(Chart analysis data)
──────

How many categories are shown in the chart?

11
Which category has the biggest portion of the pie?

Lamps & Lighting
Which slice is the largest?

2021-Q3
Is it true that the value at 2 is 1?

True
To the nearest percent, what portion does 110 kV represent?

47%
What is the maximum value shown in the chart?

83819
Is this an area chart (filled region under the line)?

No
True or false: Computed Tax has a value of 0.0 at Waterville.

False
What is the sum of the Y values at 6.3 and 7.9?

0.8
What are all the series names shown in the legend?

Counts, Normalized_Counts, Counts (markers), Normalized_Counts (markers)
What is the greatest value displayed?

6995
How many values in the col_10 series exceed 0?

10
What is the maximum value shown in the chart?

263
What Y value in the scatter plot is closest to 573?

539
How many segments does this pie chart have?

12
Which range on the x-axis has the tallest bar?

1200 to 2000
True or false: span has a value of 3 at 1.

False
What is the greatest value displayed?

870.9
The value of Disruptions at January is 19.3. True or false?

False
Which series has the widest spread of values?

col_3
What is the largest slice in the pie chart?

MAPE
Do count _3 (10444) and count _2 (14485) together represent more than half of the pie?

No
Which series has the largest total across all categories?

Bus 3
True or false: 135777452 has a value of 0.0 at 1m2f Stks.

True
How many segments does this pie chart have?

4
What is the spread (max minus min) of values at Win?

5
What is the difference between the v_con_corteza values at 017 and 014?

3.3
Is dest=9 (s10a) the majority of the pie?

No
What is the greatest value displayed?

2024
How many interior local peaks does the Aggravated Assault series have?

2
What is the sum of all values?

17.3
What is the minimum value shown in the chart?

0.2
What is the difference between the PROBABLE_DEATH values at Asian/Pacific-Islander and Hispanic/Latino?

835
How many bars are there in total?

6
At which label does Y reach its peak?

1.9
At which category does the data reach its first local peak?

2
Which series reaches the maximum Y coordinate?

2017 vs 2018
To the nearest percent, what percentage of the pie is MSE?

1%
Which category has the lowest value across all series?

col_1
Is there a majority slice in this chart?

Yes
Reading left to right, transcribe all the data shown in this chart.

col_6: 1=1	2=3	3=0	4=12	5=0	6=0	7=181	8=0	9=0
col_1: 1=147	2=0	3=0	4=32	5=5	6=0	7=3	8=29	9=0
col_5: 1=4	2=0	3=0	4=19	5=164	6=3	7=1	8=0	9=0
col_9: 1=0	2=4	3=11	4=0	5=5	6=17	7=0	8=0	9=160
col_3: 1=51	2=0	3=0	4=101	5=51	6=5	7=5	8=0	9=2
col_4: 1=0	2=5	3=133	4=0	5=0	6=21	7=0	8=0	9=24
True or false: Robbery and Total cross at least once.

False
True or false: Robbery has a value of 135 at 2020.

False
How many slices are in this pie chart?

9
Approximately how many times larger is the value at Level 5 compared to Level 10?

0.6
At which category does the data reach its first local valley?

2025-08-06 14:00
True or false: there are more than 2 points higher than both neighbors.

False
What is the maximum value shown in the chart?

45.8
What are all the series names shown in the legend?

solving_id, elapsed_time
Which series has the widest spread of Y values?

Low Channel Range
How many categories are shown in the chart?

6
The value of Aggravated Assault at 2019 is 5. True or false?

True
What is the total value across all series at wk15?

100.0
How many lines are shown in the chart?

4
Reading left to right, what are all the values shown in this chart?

──────

__HOW TO COMPLETE THIS TASK__:
Write out every line of the listing above, word for word.

__EXERCISE SOLUTION__:
How many categories are shown in the chart?

11
Which category has the biggest portion of the pie?

Lamps & Lighting
Which slice is the largest?

2021-Q3
Is it true that the value at 2 is 1?

True
To the nearest percent, what portion does 110 kV represent?

47%
What is the maximum value shown in the chart?

83819
Is this an area chart (filled region under the line)?

No
True or false: Computed Tax has a value of 0.0 at Waterville.

False
What is the sum of the Y values at 6.3 and 7.9?

0.8
What are all the series names shown in the legend?

Counts, Normalized_Counts, Counts (markers), Normalized_Counts (markers)
What is the greatest value displayed?

6995
How many values in the col_10 series exceed 0?

10
What is the maximum value shown in the chart?

263
What Y value in the scatter plot is closest to 573?

539
How many segments does this pie chart have?

12
Which range on the x-axis has the tallest bar?

1200 to 2000
True or false: span has a value of 3 at 1.

False
What is the greatest value displayed?

870.9
The value of Disruptions at January is 19.3. True or false?

False
Which series has the widest spread of values?

col_3
What is the largest slice in the pie chart?

MAPE
Do count _3 (10444) and count _2 (14485) together represent more than half of the pie?

No
Which series has the largest total across all categories?

Bus 3
True or false: 135777452 has a value of 0.0 at 1m2f Stks.

True
How many segments does this pie chart have?

4
What is the spread (max minus min) of values at Win?

5
What is the difference between the v_con_corteza values at 017 and 014?

3.3
Is dest=9 (s10a) the majority of the pie?

No
What is the greatest value displayed?

2024
How many interior local peaks does the Aggravated Assault series have?

2
What is the sum of all values?

17.3
What is the minimum value shown in the chart?

0.2
What is the difference between the PROBABLE_DEATH values at Asian/Pacific-Islander and Hispanic/Latino?

835
How many bars are there in total?

6
At which label does Y reach its peak?

1.9
At which category does the data reach its first local peak?

2
Which series reaches the maximum Y coordinate?

2017 vs 2018
To the nearest percent, what percentage of the pie is MSE?

1%
Which category has the lowest value across all series?

col_1
Is there a majority slice in this chart?

Yes
Reading left to right, transcribe all the data shown in this chart.

col_6: 1=1	2=3	3=0	4=12	5=0	6=0	7=181	8=0	9=0
col_1: 1=147	2=0	3=0	4=32	5=5	6=0	7=3	8=29	9=0
col_5: 1=4	2=0	3=0	4=19	5=164	6=3	7=1	8=0	9=0
col_9: 1=0	2=4	3=11	4=0	5=5	6=17	7=0	8=0	9=160
col_3: 1=51	2=0	3=0	4=101	5=51	6=5	7=5	8=0	9=2
col_4: 1=0	2=5	3=133	4=0	5=0	6=21	7=0	8=0	9=24
True or false: Robbery and Total cross at least once.

False
True or false: Robbery has a value of 135 at 2020.

False
How many slices are in this pie chart?

9
Approximately how many times larger is the value at Level 5 compared to Level 10?

0.6
At which category does the data reach its first local valley?

2025-08-06 14:00
True or false: there are more than 2 points higher than both neighbors.

False
What is the maximum value shown in the chart?

45.8
What are all the series names shown in the legend?

solving_id, elapsed_time
Which series has the widest spread of Y values?

Low Channel Range
How many categories are shown in the chart?

6
The value of Aggravated Assault at 2019 is 5. True or false?

True
What is the total value across all series at wk15?

100.0
How many lines are shown in the chart?

4
Reading left to right, what are all the values shown in this chart?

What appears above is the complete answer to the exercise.